◆ ASSIGNED TASK
Extract the text of every entry below exactly; leave images out.

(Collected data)
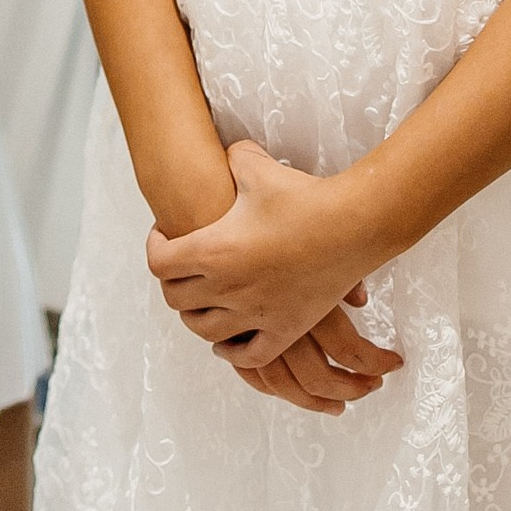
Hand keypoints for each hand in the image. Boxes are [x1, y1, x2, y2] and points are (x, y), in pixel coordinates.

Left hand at [147, 138, 402, 408]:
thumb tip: (227, 154)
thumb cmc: (304, 196)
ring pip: (205, 331)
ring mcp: (257, 313)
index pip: (158, 263)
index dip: (155, 247)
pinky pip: (248, 356)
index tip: (165, 235)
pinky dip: (233, 352)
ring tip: (202, 300)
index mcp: (213, 250)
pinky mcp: (286, 328)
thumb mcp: (256, 166)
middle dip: (173, 282)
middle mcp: (228, 287)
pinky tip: (228, 342)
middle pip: (176, 300)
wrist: (354, 224)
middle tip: (182, 267)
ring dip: (197, 316)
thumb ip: (232, 158)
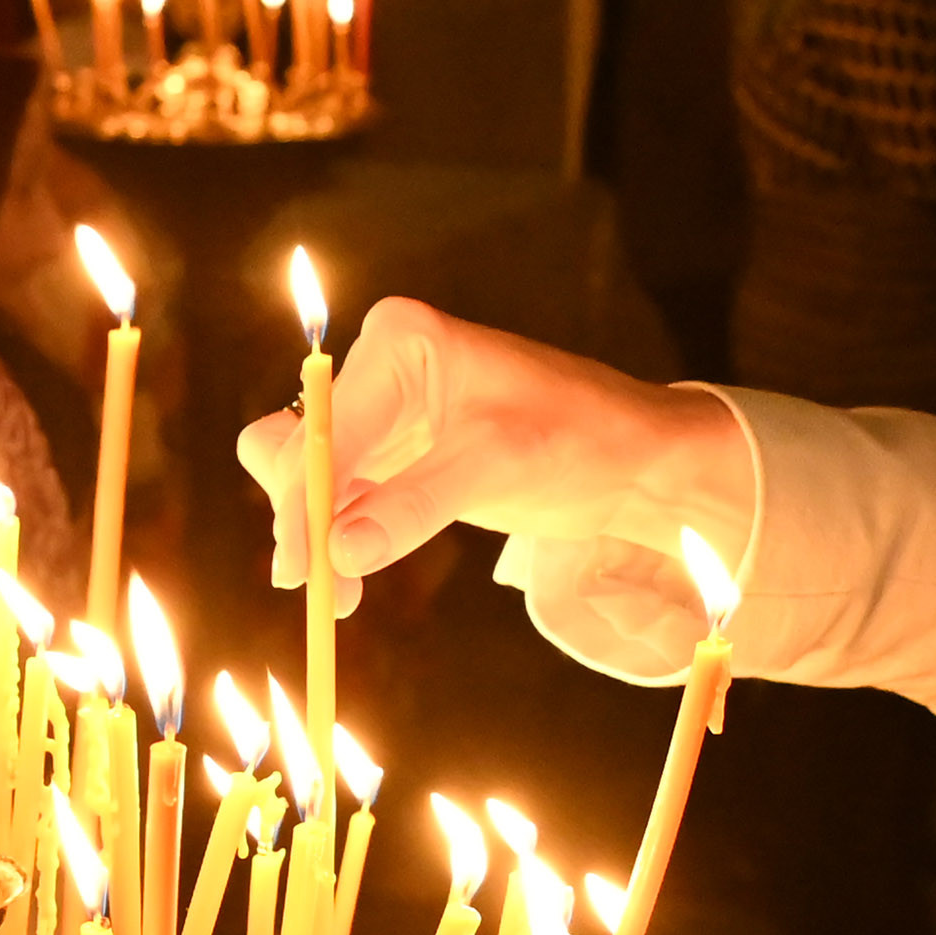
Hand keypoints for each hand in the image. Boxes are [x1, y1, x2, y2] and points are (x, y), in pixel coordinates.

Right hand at [234, 297, 745, 611]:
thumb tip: (339, 551)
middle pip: (302, 447)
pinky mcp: (398, 456)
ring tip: (339, 593)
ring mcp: (386, 413)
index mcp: (401, 341)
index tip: (302, 567)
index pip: (328, 427)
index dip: (306, 498)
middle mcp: (382, 368)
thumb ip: (413, 506)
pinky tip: (351, 580)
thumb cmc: (580, 438)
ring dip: (316, 534)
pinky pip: (343, 497)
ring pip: (313, 478)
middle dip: (305, 518)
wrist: (633, 461)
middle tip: (318, 588)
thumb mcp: (497, 467)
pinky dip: (339, 537)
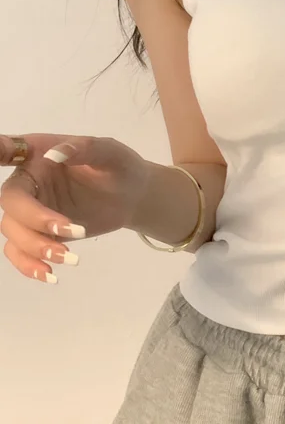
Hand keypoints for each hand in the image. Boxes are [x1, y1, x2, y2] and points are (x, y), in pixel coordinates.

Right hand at [0, 135, 150, 283]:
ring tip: (70, 257)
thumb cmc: (120, 167)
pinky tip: (51, 274)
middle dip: (35, 221)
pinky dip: (29, 265)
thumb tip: (55, 153)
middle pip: (11, 203)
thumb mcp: (110, 153)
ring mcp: (31, 209)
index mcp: (38, 153)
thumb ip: (85, 148)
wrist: (133, 196)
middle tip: (73, 230)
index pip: (7, 150)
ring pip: (13, 230)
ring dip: (35, 247)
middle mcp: (28, 180)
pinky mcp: (39, 233)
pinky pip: (19, 251)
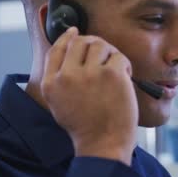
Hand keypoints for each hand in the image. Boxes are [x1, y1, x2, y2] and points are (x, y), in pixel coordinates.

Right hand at [41, 27, 138, 165]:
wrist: (103, 145)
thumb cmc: (86, 128)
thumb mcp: (59, 104)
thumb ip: (60, 79)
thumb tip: (69, 51)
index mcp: (52, 84)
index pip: (57, 49)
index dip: (67, 37)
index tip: (74, 32)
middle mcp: (67, 76)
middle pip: (79, 42)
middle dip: (93, 44)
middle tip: (104, 55)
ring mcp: (90, 74)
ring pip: (100, 45)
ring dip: (110, 54)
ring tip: (115, 72)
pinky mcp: (112, 74)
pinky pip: (119, 57)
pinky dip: (125, 66)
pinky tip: (125, 80)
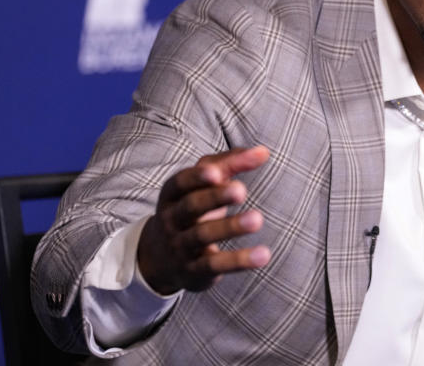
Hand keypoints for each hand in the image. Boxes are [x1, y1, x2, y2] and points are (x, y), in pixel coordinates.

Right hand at [137, 146, 270, 294]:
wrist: (160, 258)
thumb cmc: (191, 208)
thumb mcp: (203, 185)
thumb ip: (230, 164)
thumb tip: (263, 152)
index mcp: (172, 194)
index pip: (182, 182)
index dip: (197, 177)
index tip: (217, 172)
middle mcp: (172, 219)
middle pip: (191, 206)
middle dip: (215, 198)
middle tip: (241, 191)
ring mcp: (180, 246)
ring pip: (202, 235)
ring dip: (231, 227)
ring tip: (257, 219)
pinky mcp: (193, 271)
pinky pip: (214, 265)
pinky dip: (238, 261)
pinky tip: (263, 255)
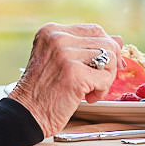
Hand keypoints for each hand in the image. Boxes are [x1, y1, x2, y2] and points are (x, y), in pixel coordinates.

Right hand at [9, 22, 119, 137]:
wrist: (25, 115)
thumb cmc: (42, 92)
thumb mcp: (60, 62)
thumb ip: (86, 48)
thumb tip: (119, 39)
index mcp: (51, 31)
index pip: (95, 30)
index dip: (107, 47)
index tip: (109, 65)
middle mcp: (58, 38)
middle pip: (106, 42)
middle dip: (109, 65)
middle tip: (97, 82)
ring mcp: (65, 55)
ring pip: (110, 58)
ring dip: (105, 79)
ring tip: (89, 91)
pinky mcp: (74, 73)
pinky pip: (105, 78)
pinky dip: (101, 92)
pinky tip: (87, 98)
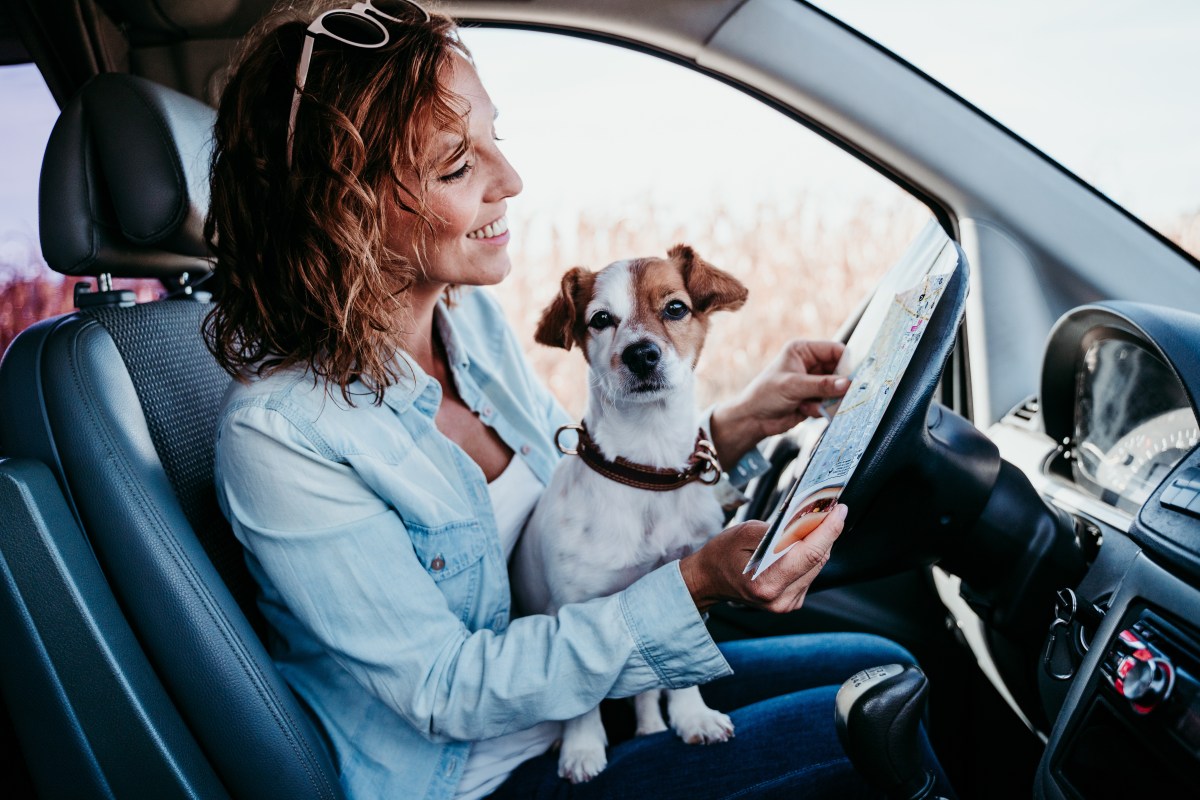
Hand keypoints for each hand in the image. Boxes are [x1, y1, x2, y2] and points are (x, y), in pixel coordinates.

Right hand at [679, 504, 846, 612]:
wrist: (709, 579)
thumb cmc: (722, 555)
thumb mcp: (746, 532)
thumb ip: (779, 529)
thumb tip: (808, 519)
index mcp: (767, 583)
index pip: (810, 554)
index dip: (829, 530)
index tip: (839, 511)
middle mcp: (780, 599)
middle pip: (818, 559)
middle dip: (826, 532)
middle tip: (830, 509)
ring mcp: (788, 603)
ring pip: (817, 566)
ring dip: (819, 542)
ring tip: (814, 522)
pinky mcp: (792, 601)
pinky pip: (810, 573)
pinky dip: (810, 555)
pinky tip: (802, 543)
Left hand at [710, 340, 849, 464]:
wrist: (753, 419)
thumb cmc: (765, 395)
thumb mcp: (793, 386)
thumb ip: (821, 385)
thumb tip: (847, 383)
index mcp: (803, 350)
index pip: (834, 350)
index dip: (847, 362)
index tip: (855, 377)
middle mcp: (810, 364)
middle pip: (839, 370)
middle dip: (839, 385)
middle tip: (840, 395)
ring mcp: (813, 382)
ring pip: (837, 388)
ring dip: (828, 399)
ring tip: (811, 404)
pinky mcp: (815, 398)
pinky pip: (830, 402)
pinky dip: (822, 408)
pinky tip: (805, 410)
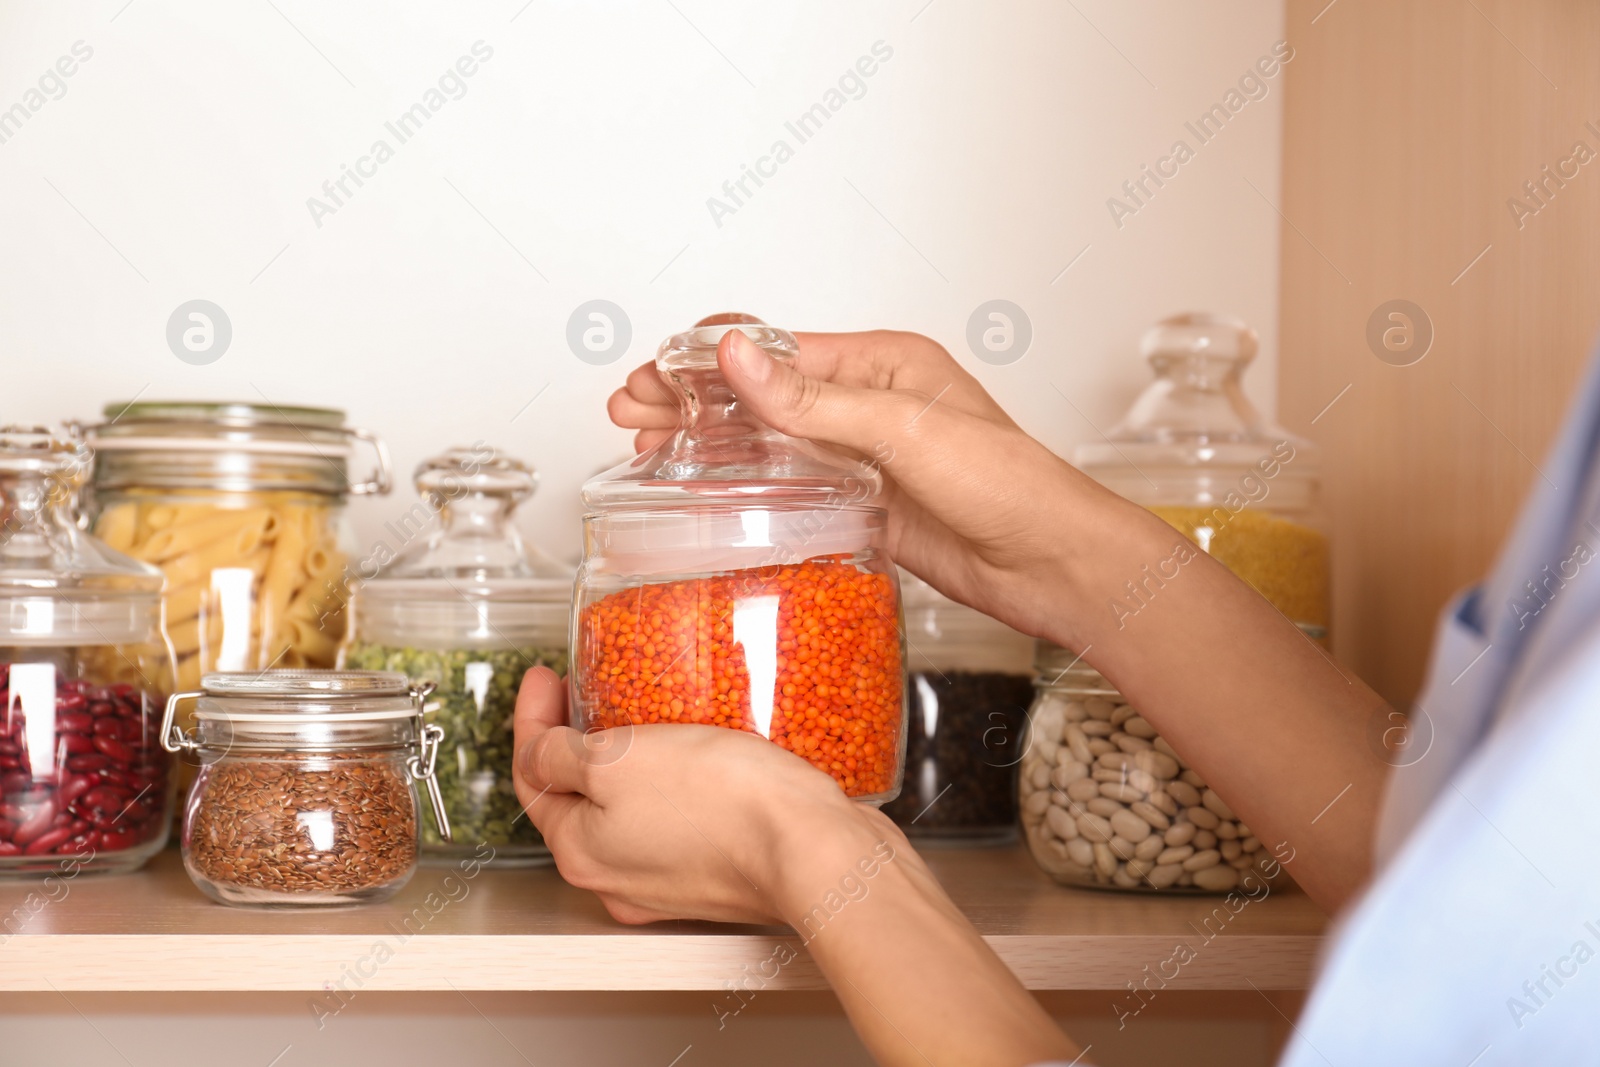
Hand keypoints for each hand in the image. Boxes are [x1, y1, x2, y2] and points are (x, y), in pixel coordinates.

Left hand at [512, 666, 1079, 1064]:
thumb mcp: (620, 758)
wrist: (813, 852)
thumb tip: (540, 751)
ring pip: (631, 810)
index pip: (531, 777)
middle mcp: (618, 876)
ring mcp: (671, 880)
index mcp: (582, 849)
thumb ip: (563, 755)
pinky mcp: (720, 870)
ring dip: (629, 763)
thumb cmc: (724, 806)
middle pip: (576, 799)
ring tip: (643, 714)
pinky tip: (700, 752)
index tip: (543, 677)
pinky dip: (677, 783)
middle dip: (575, 741)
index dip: (530, 718)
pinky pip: (682, 818)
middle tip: (583, 691)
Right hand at [606, 328, 1137, 649]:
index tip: (654, 376)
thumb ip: (816, 399)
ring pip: (766, 438)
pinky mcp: (861, 503)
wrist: (1052, 562)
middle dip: (690, 396)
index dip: (705, 361)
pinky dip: (742, 482)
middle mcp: (867, 402)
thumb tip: (741, 356)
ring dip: (706, 439)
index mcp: (881, 362)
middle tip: (630, 411)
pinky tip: (704, 490)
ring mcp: (861, 455)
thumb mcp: (905, 430)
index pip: (774, 349)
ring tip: (643, 446)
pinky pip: (789, 485)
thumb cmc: (1009, 484)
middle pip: (760, 390)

◆ REPLY TO THE EXERCISE
Hand keypoints for each hand in the image. Boxes are [x1, y1, x2, y2] and points are (x, y), in pixel coordinates.

Left hand at [147, 138, 402, 408]:
thumb tip: (227, 154)
thumb cmc: (304, 196)
ring pip: (205, 331)
ring mcp: (257, 313)
index pip: (158, 263)
index dip: (155, 247)
pinky pip: (248, 356)
index tip: (165, 235)
pinky dip: (233, 352)
ring tip: (202, 300)
index mcp: (213, 250)
pinky mcp: (286, 328)
thumb mcp: (256, 166)
middle dip: (173, 282)
middle mcp: (228, 287)
pinky tip: (228, 342)
middle pip: (176, 300)
wrist: (354, 224)
middle tip: (182, 267)
ring dip: (197, 316)
thumb ip: (232, 158)
Hand keypoints for each hand in the image. Boxes are [x1, y1, x2, y2] and points are (x, y), in pixel coordinates.

Right hand at [234, 297, 745, 611]:
thumb tip: (339, 551)
middle pip: (302, 447)
pinky mcp: (398, 456)
ring tip: (339, 593)
ring mcp: (386, 413)
index mcp: (401, 341)
index tip: (302, 567)
index pip: (328, 427)
index dip: (306, 498)
middle mcp: (382, 368)
thumb ip: (413, 506)
pinky tip: (351, 580)
thumb cmc: (580, 438)
ring dip: (316, 534)
pinky pip: (343, 497)
ring pip: (313, 478)
middle dip: (305, 518)
wrist: (633, 461)
middle tip: (318, 588)
thumb mcp: (497, 467)
pinky dip: (339, 537)
Hand keypoints for each hand in the image. Boxes are [x1, y1, x2, y2] and points are (x, y), in pixel coordinates.

Right hand at [0, 135, 150, 283]:
ring tip: (70, 257)
thumb cmc: (120, 167)
pinky tip: (51, 274)
middle dip: (35, 221)
pinky dip: (29, 265)
thumb tip: (55, 153)
middle pip: (11, 203)
thumb mcp: (110, 153)
ring mcp: (31, 209)
index mcp: (38, 153)
thumb ip: (85, 148)
wrist: (133, 196)
middle tip: (73, 230)
index pip: (7, 150)
ring pip: (13, 230)
ring dip: (35, 247)
middle mcp: (28, 180)
pinky mcp: (39, 233)
pinky pip: (19, 251)
Hand keypoints for each hand in the image. Boxes are [x1, y1, x2, y2] and points are (x, y), in pixel coordinates.

Right hand at [41, 27, 138, 165]:
wrist: (103, 145)
thumb cmc: (86, 128)
thumb mcp: (59, 104)
thumb ip: (60, 79)
thumb tip: (69, 51)
index mcp: (52, 84)
index pip: (57, 49)
index dip: (67, 37)
index tip: (74, 32)
middle mcp: (67, 76)
middle pip: (79, 42)
middle dip: (93, 44)
middle tip: (104, 55)
ring mcp: (90, 74)
ring pip: (100, 45)
ring dip: (110, 54)
ring tip: (115, 72)
pinky mcp: (112, 74)
pinky pip: (119, 57)
pinky dip: (125, 66)
pinky tip: (125, 80)
Hand keypoints for each hand in the image. Boxes are [x1, y1, x2, y2] and points are (x, y), in pixel coordinates.

Right hand at [137, 146, 270, 294]:
wrist: (160, 258)
thumb cmc: (191, 208)
thumb mcp: (203, 185)
thumb ip: (230, 164)
thumb tip: (263, 152)
index mcp: (172, 194)
index pip: (182, 182)
index dip: (197, 177)
index tip: (217, 172)
middle mcp: (172, 219)
middle pip: (191, 206)
middle dip: (215, 198)
middle tip: (241, 191)
ring mcp: (180, 246)
ring pip: (202, 235)
ring dip: (231, 227)
ring tip: (257, 219)
pinky mcp: (193, 271)
pinky pip: (214, 265)
pinky dip: (238, 261)
pinky tip: (263, 255)
Hand keypoints for each hand in the image. Boxes are [x1, y1, x2, y2] and points are (x, y), in pixel coordinates.

Right hand at [9, 22, 119, 137]:
wrist: (25, 115)
thumb cmc: (42, 92)
thumb mcp: (60, 62)
thumb ip: (86, 48)
thumb tip: (119, 39)
index mcp: (51, 31)
index pip: (95, 30)
index dip: (107, 47)
index tip: (109, 65)
middle mcp: (58, 38)
middle pip: (106, 42)
middle dip: (109, 65)
middle tip: (97, 82)
ring mcp: (65, 55)
ring pip: (110, 58)
ring dip: (105, 79)
ring tip: (89, 91)
pinky mcp: (74, 73)
pinky pip: (105, 78)
pinky dip: (101, 92)
pinky tip: (87, 98)
Hand keypoints for each hand in the image. Boxes are [x1, y1, x2, y2] and points are (x, y), in pixel coordinates.

Right hand at [679, 504, 846, 612]:
wrist: (709, 579)
thumb cmc: (722, 555)
thumb mcp: (746, 532)
thumb ip: (779, 529)
thumb tip: (808, 519)
index mcp: (767, 583)
index pip: (810, 554)
index dip: (829, 530)
index tip: (839, 511)
middle mcp: (780, 599)
middle pip: (818, 559)
middle dip: (826, 532)
middle tip: (830, 509)
ring mcp: (788, 603)
ring pip: (817, 566)
ring dip: (819, 542)
ring tip: (814, 522)
pinky mcp: (792, 601)
pinky pip: (810, 573)
pinky dip: (810, 555)
pinky tip: (802, 543)
Left hand at [710, 340, 849, 464]:
wrist: (753, 419)
thumb cmc: (765, 395)
thumb mcp: (793, 386)
thumb ip: (821, 385)
thumb tip: (847, 383)
index mcp: (803, 350)
index pip: (834, 350)
index dip: (847, 362)
index tip: (855, 377)
middle mcp: (810, 364)
middle pip: (839, 370)
middle dip: (839, 385)
middle tip: (840, 395)
ring mcp: (813, 382)
ring pip: (837, 388)
ring dip: (828, 399)
ring tip: (811, 404)
pinky mcp: (815, 398)
pinky pip: (830, 402)
pinky dip: (822, 408)
pinky tip: (805, 410)
Hand keypoints for each hand in the image. Boxes are [x1, y1, x2, y2] and points are (x, y), in pixel coordinates.

Left hand at [512, 666, 1079, 1064]:
thumb mcp: (620, 758)
wrist: (813, 852)
thumb tip: (540, 751)
ring pip: (631, 810)
index pip: (531, 777)
middle mcp: (618, 876)
ring mcp: (671, 880)
index mcp: (582, 849)
thumb ip: (563, 755)
pinky mcp: (720, 870)
ring dip: (629, 763)
thumb cmc: (724, 806)
middle pip: (576, 799)
ring tip: (643, 714)
pinky tip: (700, 752)
index tip: (543, 677)
pinky dip: (677, 783)
middle dip: (575, 741)
index dip: (530, 718)
pinky pip: (682, 818)
middle tip: (583, 691)
Right hand at [606, 328, 1137, 649]:
index tip: (654, 376)
thumb ip: (816, 399)
ring pip: (766, 438)
pinky mcp: (861, 503)
wrist: (1052, 562)
middle dip: (690, 396)
index dip: (705, 361)
pinky dip: (742, 482)
middle mcp: (867, 402)
thumb tip: (741, 356)
ring dip: (706, 439)
index mcp: (881, 362)
middle tip: (630, 411)
pinky tip: (704, 490)
ring mcp: (861, 455)
thumb mcp: (905, 430)
index pip: (774, 349)
ring tip: (643, 446)
pinky pip: (789, 485)
thumb cmc: (1009, 484)
middle pip: (760, 390)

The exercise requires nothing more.